Moby-Dick by Herman Melville (1851): Gloriously mad

The language is all-American apocalyptic high-style and it’s surprisingly funny, too


Borges suggested somewhere that all great literature eventually becomes children’s literature: in time, even sprawling narratives assume the compact shape of bedtime stories. Moby-Dick, a novel as hefty as its titular whale and roomy as the sea he swims in, could, with severe Gordon Lish-style editing, be pared down to novella or even – since we’re being sacrilegious – short-story length, if narrative were the true quarry. Some 500 pages in, its author-narrator, Ishmael, undergoes an attack of vertigo on realising that the tale of obsession he is telling – that of Captain Ahab’s hellbent quest for vengeance on the whale who tore off his leg – has itself become a pullulating, all-devouring monstrosity of obsession, with its “outreaching comprehensiveness of sweep, as if to include the whole circle of the sciences, and all the generations of whales, and men, and mastodons, past, present, and to come, with all the revolving panoramas of empire on earth and throughout the universe, not excluding its suburbs”.

In this mad moment of revelation (everything about the book is gloriously mad), form mirrors content as Moby-Dick becomes the insatiable Leviathan that will not cease until it has exhausted itself and its reader in a maniacal bid to categorise all things on heaven and earth; or, at least, all you might ever want to know, and much you would not, concerning cetology, whaling, seafaring and even – a nine-page chapter on this – the boundless metaphysical horror supposedly evoked by white, the colour of the dread whale.
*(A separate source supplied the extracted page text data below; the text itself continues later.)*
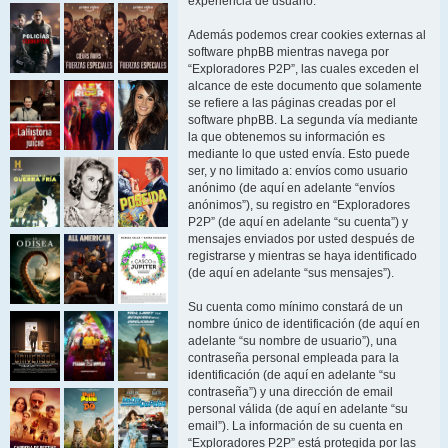
experiencia de usuario.
Además podemos crear cookies externas al
software phpBB mientras navega por
“Exploradores P2P”, las cuales exceden el
alcance de este documento que solamente
se refiere a las páginas creadas por el
software phpBB. La segunda vía mediante
la que obtenemos su información es
mediante lo que usted envía. Esto puede
ser, y no limitado a: envíos como usuario
anónimo (de aquí en adelante “envíos
anónimos”), su registro en “Exploradores
P2P” (de aquí en adelante “su cuenta”) y
mensajes enviados por usted después de
registrarse y mientras se haya identificado
(de aquí en adelante “sus mensajes”).
Su cuenta como mínimo constará de un
nombre único de identificación (de aquí en
adelante “su nombre de usuario”), una
contraseña personal empleada para la
identificación (de aquí en adelante “su
contraseña”) y una dirección de email
personal válida (de aquí en adelante “su
email”). La información de su cuenta en
“Exploradores P2P” está protegida por las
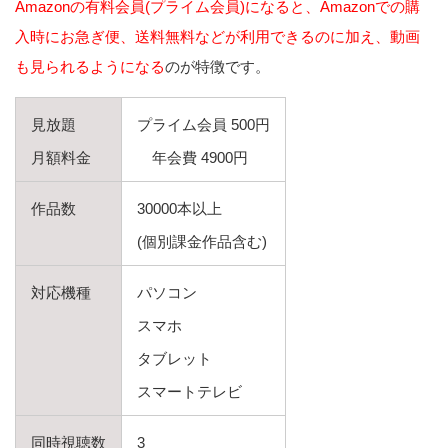
Amazonの有料会員(プライム会員)になると、Amazonでの購
入時にお急ぎ便、送料無料などが利用できるのに加え、動画
も見られるようになる
のが特徴です。
見放題
プライム会員 500円
月額料金
年会費 4900円
作品数
30000本以上
(個別課金作品含む)
対応機種
パソコン
スマホ
タブレット
スマートテレビ
同時視聴数
3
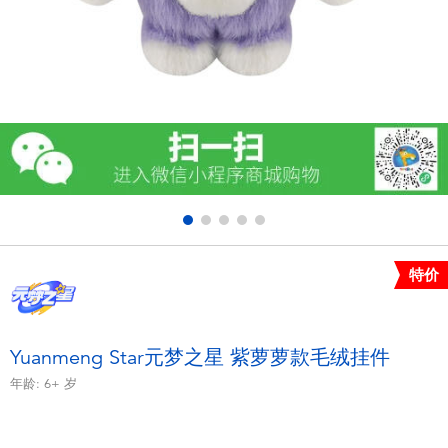
电子玩具
游戏及拼图系列
益智学习玩具
户外及运动产品
派对用品
特价
模仿，化妆及造型系列
毛绒公仔玩具
Yuanmeng Star元梦之星 紫萝萝款毛绒挂件
年龄:
6+
岁
夏日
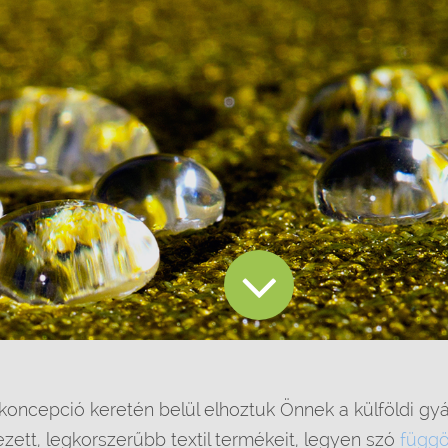
koncepció keretén belül elhoztuk Önnek a külföldi gyá
ezett, legkorszerűbb textil termékeit, legyen szó
függö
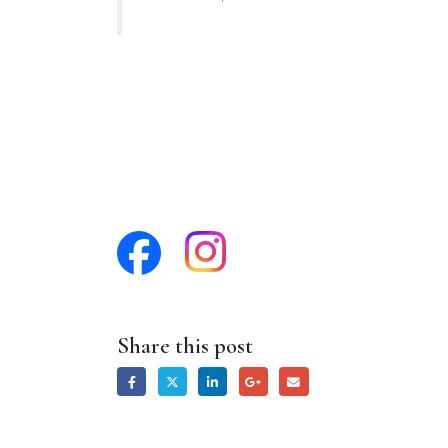
Share this post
The language is all-American apocalyptic high-style, like Cormac McCarthy channelling Shakespeare at his most hysterical (“I’m demoniac, I am madness maddened!”), and it’s surprisingly funny, too. Herman Melville probably ought to have stopped writing after this one, his work down here well done. Both in its epic story of monomaniacal pursuit, and the extravagant nature of its telling, Moby-Dick bears witness to mankind’s – and the most ambitious authors’ – propensity, if we can be Nietzschean about it, to wreck themselves against infinity.